The scope of the problem makes the ruling in an Oklahoma court that Johnson & Johnson – yes, the people who make baby shampoo and Tylenol – must pay $572 million to “abate” that state’s drug problem a little less staggering than it might otherwise seem.

Being told to pay more than half a billion dollars is a hard pill for any company to swallow, but taken as a cost of doing business, it is probably on the level with capital improvements to facilities. It’s definitely a lot less than the $4.7 billion verdict rendered last year over asbestos in the company’s baby powder.

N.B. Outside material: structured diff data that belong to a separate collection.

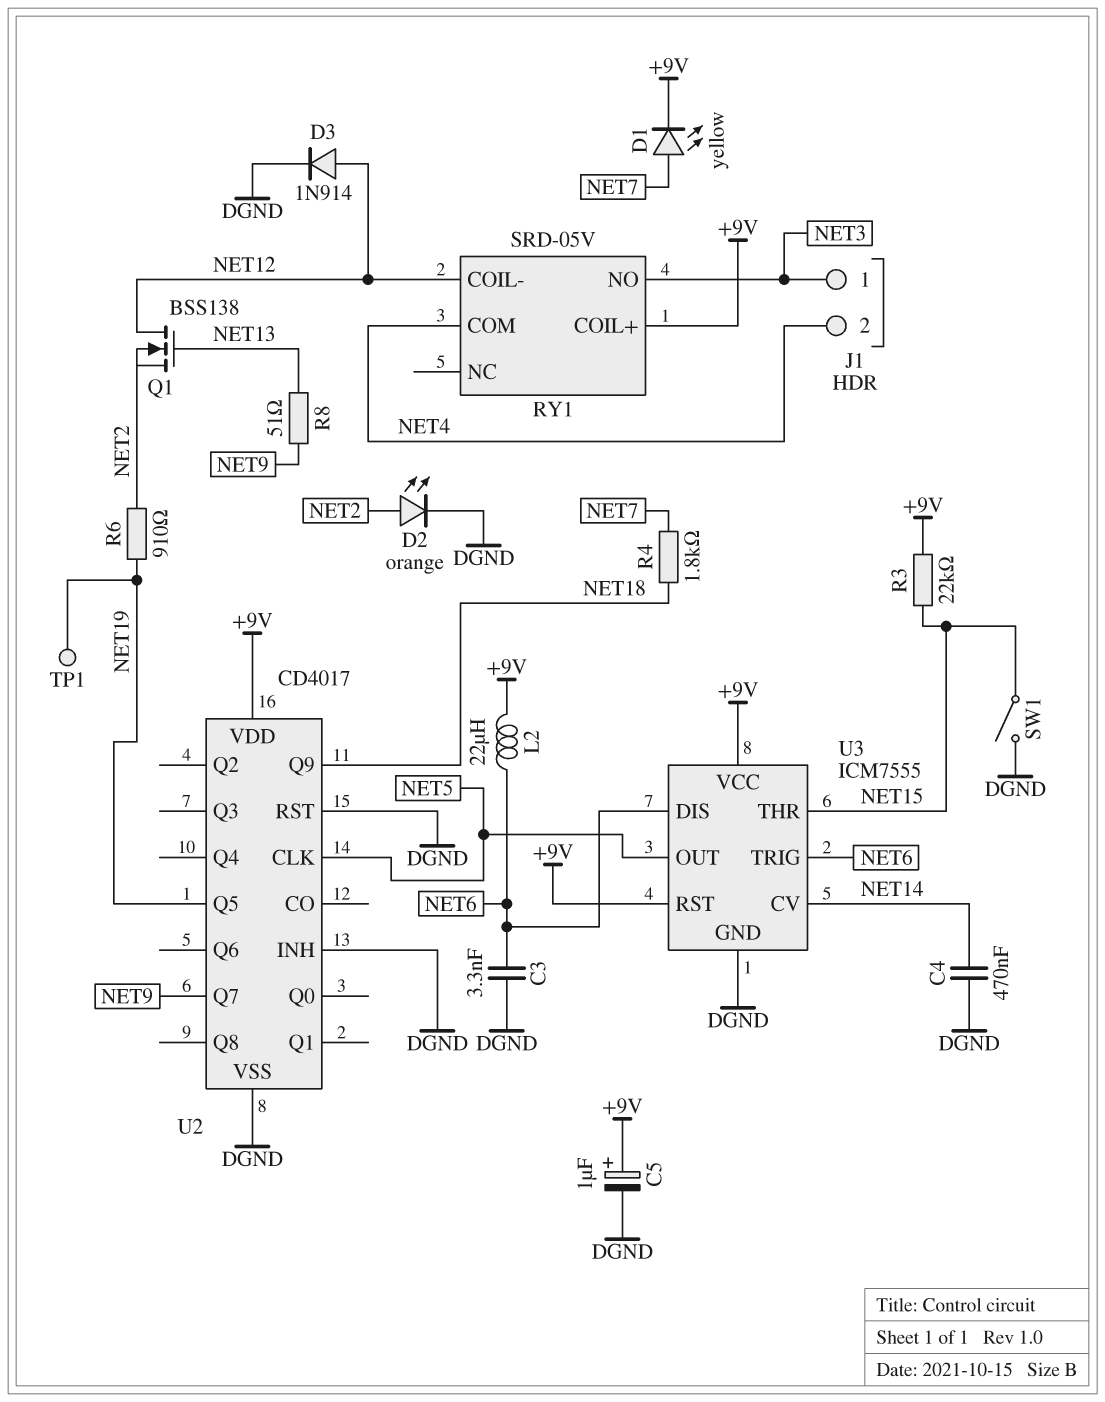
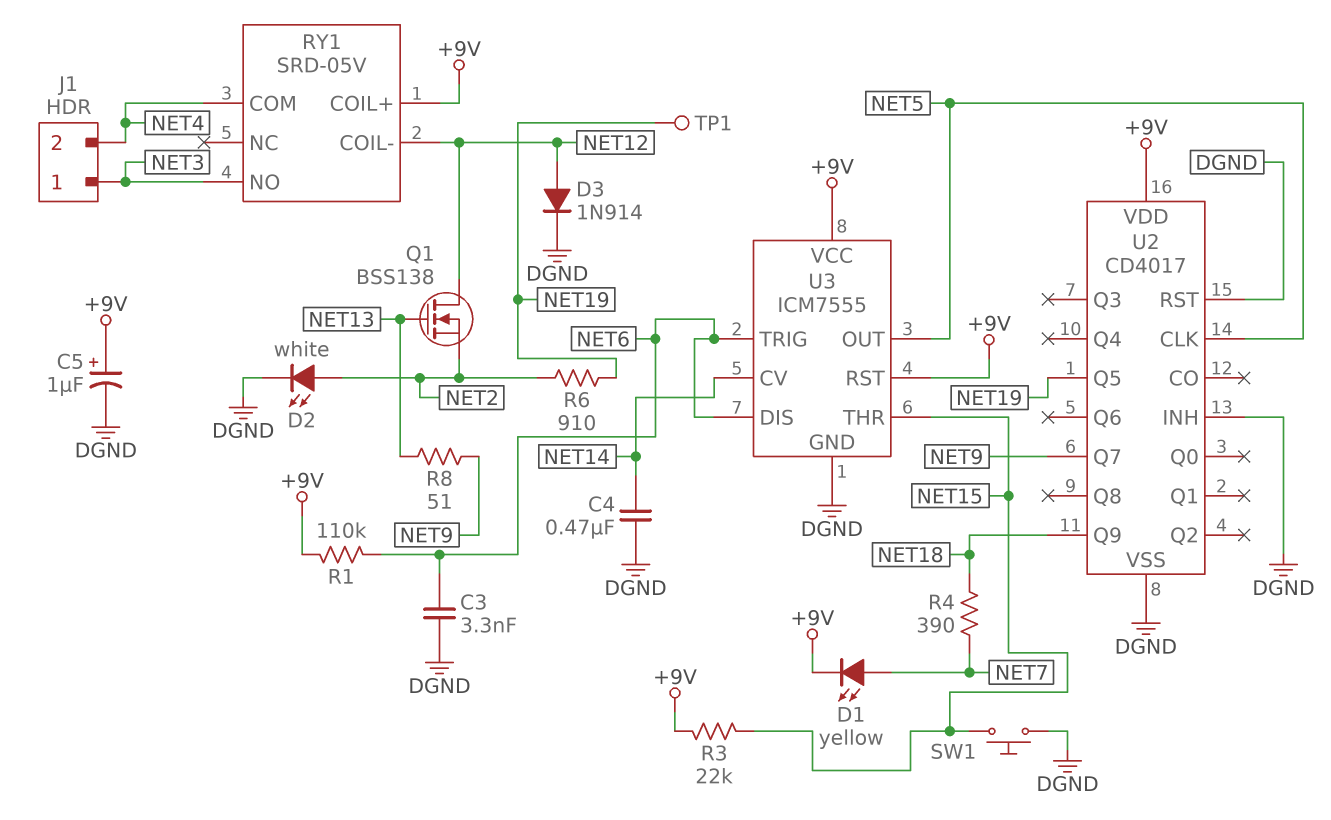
D2: LED orange (A NET2, K DGND) -> LED white (A NET2, K DGND)
L2: 22uH (+9V, NET6) -> none
R1: none -> 110k (+9V, NET6)
R4: 1.8k (NET7, NET18) -> 390 (NET7, NET18)
SW1: switch (DGND, NET15) -> button (DGND, NET15)

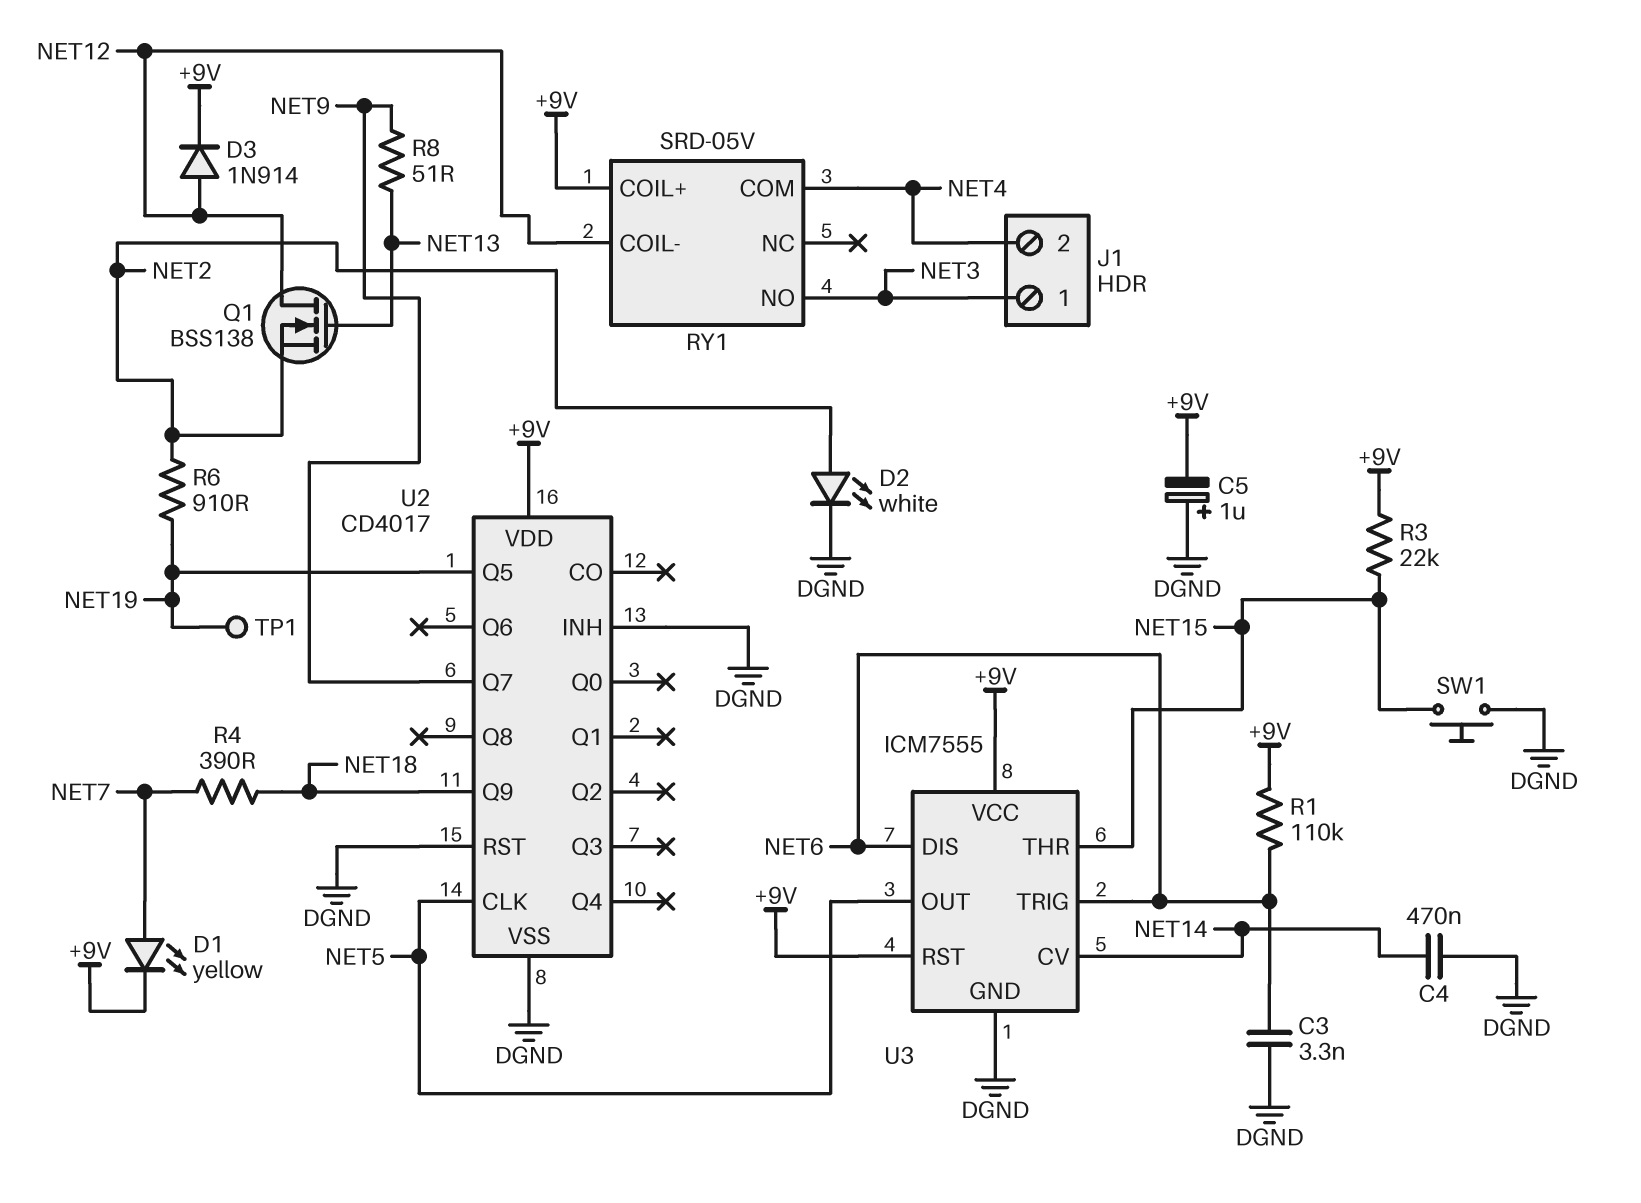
C5: 1uF (plus +9V, minus DGND) -> 1uF (plus DGND, minus +9V)
D3: diode 1N914 (A NET12, K DGND) -> diode 1N914 (A NET12, K +9V)

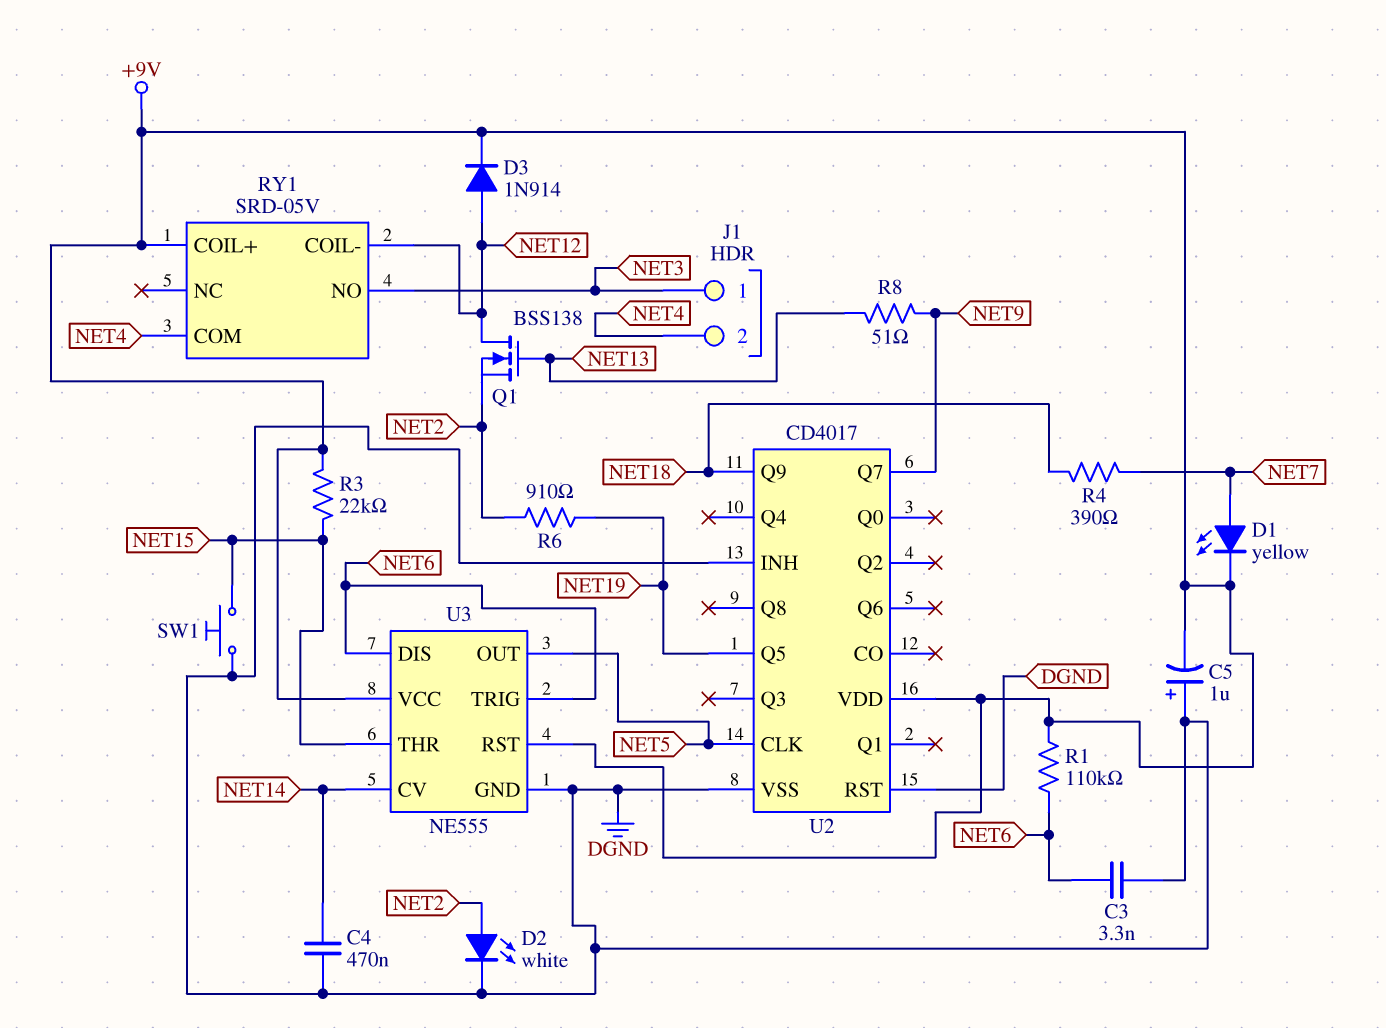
TP1: test point (NET19) -> none
U3: ICM7555 -> NE555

Johnson & Johnson is just one of the players in the opioid game, and the Oklahoma case is just one of many lawsuits looking to follow in the footsteps of the massive tobacco lawsuit that, coincidentally, struck a blow at the nation’s cigarette manufacturers at about the same time the opioid crisis was born.

That 1998 settlement sends $350 million to Pennsylvania annually, and a second settlement Attorney General Josh Shapiro negotiated last year increased that by another $357 million in 2018-19 and $279 million for the ensuing 12 years.

Shapiro is also one of 40 AGs suing Purdue Pharma, the manufacturer of OxyContin, claiming the potent narcotic was pushed despite early signs of addiction.

“While Pennsylvania paid the price, Purdue made more than $35 billion in revenue,” he said in May.

And that’s the root of the disease. As with any penalty in criminal or civil court, it has to hurt enough to stop the behavior. It has to cost enough to make it unprofitable for a company to churn out poison that local, state or federal government has to pay to cure.

Maybe $572 million will be enough in Oklahoma. Maybe it won’t. The real value in that verdict is in being a ground-breaker in the opioid crisis.